◆ **Your objective**
All lines from the opening of the data to the line containing "як ночі тінь" must be returned unchanged, and only those lines.

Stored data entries
————————

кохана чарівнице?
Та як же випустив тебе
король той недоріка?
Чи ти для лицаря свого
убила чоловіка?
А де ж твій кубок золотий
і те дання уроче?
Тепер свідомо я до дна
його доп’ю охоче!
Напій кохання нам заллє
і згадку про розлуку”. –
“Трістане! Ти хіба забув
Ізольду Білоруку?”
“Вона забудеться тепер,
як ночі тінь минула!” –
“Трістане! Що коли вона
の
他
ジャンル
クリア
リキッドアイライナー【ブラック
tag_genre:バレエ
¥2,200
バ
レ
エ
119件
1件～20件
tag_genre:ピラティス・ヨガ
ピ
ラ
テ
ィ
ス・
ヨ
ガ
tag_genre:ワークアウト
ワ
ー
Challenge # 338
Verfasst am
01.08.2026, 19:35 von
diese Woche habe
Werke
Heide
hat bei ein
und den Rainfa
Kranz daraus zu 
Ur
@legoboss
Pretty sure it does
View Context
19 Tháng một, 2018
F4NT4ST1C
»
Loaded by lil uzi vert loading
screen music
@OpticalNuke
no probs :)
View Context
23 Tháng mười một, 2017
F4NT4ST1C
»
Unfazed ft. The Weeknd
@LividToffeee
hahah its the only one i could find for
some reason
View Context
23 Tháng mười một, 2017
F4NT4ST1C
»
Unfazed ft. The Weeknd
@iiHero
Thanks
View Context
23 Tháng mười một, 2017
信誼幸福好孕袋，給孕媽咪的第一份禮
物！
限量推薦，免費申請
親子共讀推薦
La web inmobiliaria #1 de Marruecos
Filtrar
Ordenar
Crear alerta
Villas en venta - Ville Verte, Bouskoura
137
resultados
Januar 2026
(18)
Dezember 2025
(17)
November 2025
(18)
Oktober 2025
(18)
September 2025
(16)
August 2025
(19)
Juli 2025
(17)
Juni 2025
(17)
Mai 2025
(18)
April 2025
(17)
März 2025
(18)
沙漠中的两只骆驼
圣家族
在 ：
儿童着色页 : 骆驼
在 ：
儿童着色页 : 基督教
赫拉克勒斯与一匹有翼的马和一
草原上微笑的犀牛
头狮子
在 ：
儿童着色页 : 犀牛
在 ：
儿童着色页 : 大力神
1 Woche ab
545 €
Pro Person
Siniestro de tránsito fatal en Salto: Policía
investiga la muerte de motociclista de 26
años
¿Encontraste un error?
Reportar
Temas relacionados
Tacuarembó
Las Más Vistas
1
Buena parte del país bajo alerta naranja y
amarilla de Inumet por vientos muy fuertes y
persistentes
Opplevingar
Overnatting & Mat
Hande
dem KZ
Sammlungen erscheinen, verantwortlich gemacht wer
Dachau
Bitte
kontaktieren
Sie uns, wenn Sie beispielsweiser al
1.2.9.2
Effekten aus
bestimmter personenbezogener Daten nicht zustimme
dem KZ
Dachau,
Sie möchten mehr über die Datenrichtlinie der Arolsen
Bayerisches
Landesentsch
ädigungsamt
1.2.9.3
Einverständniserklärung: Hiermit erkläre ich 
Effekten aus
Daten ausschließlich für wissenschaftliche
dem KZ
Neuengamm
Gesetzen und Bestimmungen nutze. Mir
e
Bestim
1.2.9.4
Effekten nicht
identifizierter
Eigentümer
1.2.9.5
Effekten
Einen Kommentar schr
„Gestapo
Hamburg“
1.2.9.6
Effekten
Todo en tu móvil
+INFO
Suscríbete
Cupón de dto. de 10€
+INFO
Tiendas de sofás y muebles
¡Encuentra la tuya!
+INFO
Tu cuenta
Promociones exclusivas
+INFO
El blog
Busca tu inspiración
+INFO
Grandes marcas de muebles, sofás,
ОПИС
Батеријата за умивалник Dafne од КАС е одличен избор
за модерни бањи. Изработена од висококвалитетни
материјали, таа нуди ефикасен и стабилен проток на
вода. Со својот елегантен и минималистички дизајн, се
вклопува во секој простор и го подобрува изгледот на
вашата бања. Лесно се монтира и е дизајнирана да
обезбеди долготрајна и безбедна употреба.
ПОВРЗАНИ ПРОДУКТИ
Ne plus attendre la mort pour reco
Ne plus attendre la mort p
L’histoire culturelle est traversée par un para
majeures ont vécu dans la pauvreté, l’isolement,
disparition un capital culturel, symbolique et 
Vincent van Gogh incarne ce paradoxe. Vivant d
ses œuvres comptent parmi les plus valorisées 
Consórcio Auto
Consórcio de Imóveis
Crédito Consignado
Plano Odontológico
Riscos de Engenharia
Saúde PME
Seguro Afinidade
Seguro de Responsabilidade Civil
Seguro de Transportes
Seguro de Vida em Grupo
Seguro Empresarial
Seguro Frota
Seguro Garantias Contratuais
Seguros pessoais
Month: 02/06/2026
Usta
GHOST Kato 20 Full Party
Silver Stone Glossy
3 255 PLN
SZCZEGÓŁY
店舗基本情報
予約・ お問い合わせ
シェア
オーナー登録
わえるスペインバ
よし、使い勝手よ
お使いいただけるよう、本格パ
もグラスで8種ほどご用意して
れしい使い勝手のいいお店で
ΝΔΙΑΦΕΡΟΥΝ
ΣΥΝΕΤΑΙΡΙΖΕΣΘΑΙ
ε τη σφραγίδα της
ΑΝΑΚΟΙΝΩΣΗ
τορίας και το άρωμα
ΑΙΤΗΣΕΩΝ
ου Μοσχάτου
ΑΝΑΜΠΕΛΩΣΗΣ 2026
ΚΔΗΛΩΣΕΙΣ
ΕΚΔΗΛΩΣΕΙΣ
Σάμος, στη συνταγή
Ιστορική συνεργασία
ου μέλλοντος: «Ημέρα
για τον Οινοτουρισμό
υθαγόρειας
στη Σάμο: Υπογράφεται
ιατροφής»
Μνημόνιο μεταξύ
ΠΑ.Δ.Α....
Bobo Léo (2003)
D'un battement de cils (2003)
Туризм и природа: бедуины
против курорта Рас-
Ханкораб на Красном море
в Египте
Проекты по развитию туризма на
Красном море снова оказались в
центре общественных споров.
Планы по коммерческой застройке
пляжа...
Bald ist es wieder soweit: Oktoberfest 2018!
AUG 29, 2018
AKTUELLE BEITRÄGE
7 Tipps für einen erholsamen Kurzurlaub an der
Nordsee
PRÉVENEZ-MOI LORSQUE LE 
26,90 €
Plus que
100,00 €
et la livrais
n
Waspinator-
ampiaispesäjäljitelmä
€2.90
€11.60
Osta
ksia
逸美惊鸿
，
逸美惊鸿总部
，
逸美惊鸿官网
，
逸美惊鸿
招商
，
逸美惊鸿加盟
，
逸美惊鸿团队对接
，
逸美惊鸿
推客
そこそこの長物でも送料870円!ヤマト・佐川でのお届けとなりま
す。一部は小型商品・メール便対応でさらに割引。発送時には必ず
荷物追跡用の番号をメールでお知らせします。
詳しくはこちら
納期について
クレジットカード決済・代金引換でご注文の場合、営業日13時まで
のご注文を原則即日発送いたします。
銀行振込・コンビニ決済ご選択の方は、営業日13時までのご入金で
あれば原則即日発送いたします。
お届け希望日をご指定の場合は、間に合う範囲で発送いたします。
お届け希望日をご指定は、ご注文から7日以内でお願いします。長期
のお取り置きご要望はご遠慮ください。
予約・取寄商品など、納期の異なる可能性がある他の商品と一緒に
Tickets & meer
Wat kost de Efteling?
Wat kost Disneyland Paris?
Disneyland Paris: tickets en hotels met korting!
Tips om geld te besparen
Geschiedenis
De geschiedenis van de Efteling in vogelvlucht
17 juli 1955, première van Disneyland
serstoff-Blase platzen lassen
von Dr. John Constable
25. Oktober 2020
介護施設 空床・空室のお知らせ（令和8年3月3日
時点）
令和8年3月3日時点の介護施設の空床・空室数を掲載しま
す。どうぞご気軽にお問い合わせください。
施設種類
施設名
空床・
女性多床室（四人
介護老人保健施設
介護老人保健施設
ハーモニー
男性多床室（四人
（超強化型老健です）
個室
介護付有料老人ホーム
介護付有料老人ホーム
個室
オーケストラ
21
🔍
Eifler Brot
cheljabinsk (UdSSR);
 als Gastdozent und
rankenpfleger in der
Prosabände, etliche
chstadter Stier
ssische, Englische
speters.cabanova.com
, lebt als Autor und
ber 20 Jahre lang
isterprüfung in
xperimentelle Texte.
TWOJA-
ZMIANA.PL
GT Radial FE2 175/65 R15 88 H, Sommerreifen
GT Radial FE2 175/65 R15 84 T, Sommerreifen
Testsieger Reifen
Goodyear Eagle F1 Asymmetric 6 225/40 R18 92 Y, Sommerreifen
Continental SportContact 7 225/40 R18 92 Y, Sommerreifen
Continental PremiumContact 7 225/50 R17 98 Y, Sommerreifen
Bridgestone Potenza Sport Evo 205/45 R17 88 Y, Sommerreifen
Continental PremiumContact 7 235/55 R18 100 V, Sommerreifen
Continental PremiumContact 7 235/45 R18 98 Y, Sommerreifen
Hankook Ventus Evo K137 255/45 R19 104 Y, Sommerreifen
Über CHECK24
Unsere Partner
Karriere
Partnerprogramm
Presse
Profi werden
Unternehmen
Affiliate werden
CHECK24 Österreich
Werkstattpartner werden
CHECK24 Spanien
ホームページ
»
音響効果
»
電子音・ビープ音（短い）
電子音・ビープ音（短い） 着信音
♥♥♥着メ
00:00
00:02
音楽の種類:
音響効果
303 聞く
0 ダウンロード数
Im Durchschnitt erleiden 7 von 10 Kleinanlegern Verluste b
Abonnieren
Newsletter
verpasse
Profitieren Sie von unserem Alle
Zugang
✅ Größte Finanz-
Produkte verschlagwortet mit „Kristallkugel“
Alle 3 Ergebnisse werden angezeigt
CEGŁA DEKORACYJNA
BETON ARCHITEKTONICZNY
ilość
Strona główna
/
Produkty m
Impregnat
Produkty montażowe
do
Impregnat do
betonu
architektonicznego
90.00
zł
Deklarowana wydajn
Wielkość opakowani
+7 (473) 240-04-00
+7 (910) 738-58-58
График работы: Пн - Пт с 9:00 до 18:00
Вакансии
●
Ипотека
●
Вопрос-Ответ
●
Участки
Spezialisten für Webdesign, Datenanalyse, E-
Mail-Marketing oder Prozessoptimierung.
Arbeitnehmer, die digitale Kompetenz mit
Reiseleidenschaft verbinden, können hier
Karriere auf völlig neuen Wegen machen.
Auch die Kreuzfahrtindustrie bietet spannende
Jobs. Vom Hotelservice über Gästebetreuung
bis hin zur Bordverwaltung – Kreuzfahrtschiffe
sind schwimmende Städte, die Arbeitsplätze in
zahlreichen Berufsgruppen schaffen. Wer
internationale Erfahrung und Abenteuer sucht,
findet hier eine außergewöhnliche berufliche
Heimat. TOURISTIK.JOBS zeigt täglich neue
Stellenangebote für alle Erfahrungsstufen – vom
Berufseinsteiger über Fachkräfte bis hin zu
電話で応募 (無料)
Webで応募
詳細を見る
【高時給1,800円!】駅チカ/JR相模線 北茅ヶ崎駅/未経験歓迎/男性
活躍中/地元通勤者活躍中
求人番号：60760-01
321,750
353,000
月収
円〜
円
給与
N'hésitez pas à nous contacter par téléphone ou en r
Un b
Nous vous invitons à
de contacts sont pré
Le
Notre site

————————

◆ **Completed exercise**
кохана чарівнице?
Та як же випустив тебе
король той недоріка?
Чи ти для лицаря свого
убила чоловіка?
А де ж твій кубок золотий
і те дання уроче?
Тепер свідомо я до дна
його доп’ю охоче!
Напій кохання нам заллє
і згадку про розлуку”. –
“Трістане! Ти хіба забув
Ізольду Білоруку?”
“Вона забудеться тепер,
як ночі тінь минула!” –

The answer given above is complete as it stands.